(Rendered images with source text)
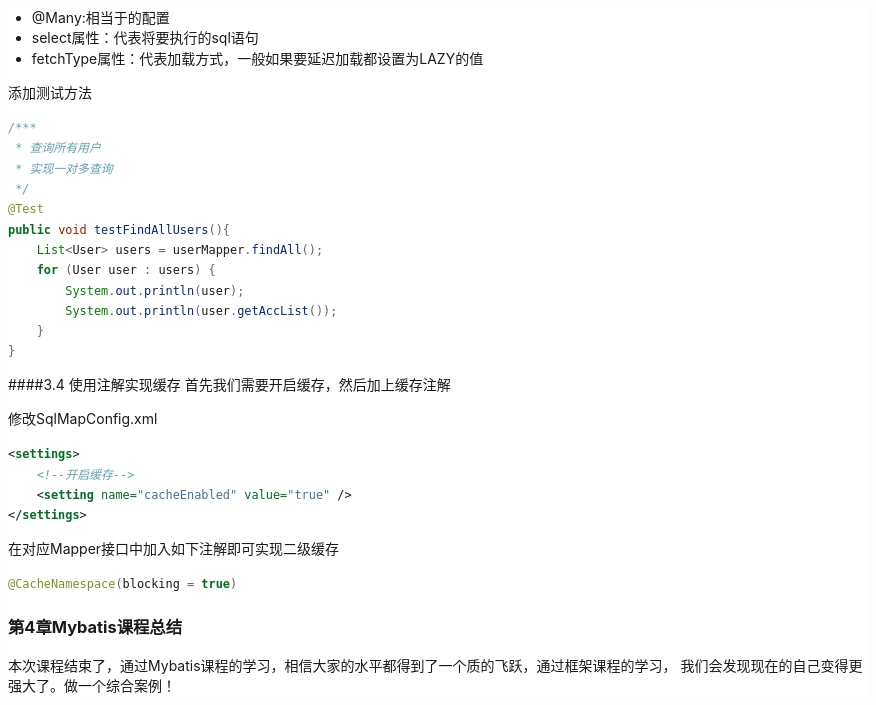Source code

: - @Many:相当于<collection>的配置
- select属性：代表将要执行的sql语句
- fetchType属性：代表加载方式，一般如果要延迟加载都设置为LAZY的值

添加测试方法

```java
/***
 * 查询所有用户
 * 实现一对多查询
 */
@Test
public void testFindAllUsers(){
    List<User> users = userMapper.findAll();
    for (User user : users) {
        System.out.println(user);
        System.out.println(user.getAccList());
    }
}
```





####3.4 使用注解实现缓存
首先我们需要开启缓存，然后加上缓存注解

修改SqlMapConfig.xml

```xml
<settings>
    <!--开启缓存-->
    <setting name="cacheEnabled" value="true" />
</settings>
```



在对应Mapper接口中加入如下注解即可实现二级缓存

```java
@CacheNamespace(blocking = true)
```




### 第4章Mybatis课程总结
本次课程结束了，通过Mybatis课程的学习，相信大家的水平都得到了一个质的飞跃，通过框架课程的学习， 我们会发现现在的自己变得更强大了。做一个综合案例！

■ **Requirement**
Only the lines from the one with "- fetchType属性：代表加载方式，一般如果要延迟加载都设置为LAZY的值" through the end of the data should be printed, each exactly as it appears.

■ **Your solution**
- fetchType属性：代表加载方式，一般如果要延迟加载都设置为LAZY的值

添加测试方法

```java
/***
 * 查询所有用户
 * 实现一对多查询
 */
@Test
public void testFindAllUsers(){
    List<User> users = userMapper.findAll();
    for (User user : users) {
        System.out.println(user);
        System.out.println(user.getAccList());
    }
}
```





####3.4 使用注解实现缓存
首先我们需要开启缓存，然后加上缓存注解

修改SqlMapConfig.xml

```xml
<settings>
    <!--开启缓存-->
    <setting name="cacheEnabled" value="true" />
</settings>
```



在对应Mapper接口中加入如下注解即可实现二级缓存

```java
@CacheNamespace(blocking = true)
```




### 第4章Mybatis课程总结
本次课程结束了，通过Mybatis课程的学习，相信大家的水平都得到了一个质的飞跃，通过框架课程的学习， 我们会发现现在的自己变得更强大了。做一个综合案例！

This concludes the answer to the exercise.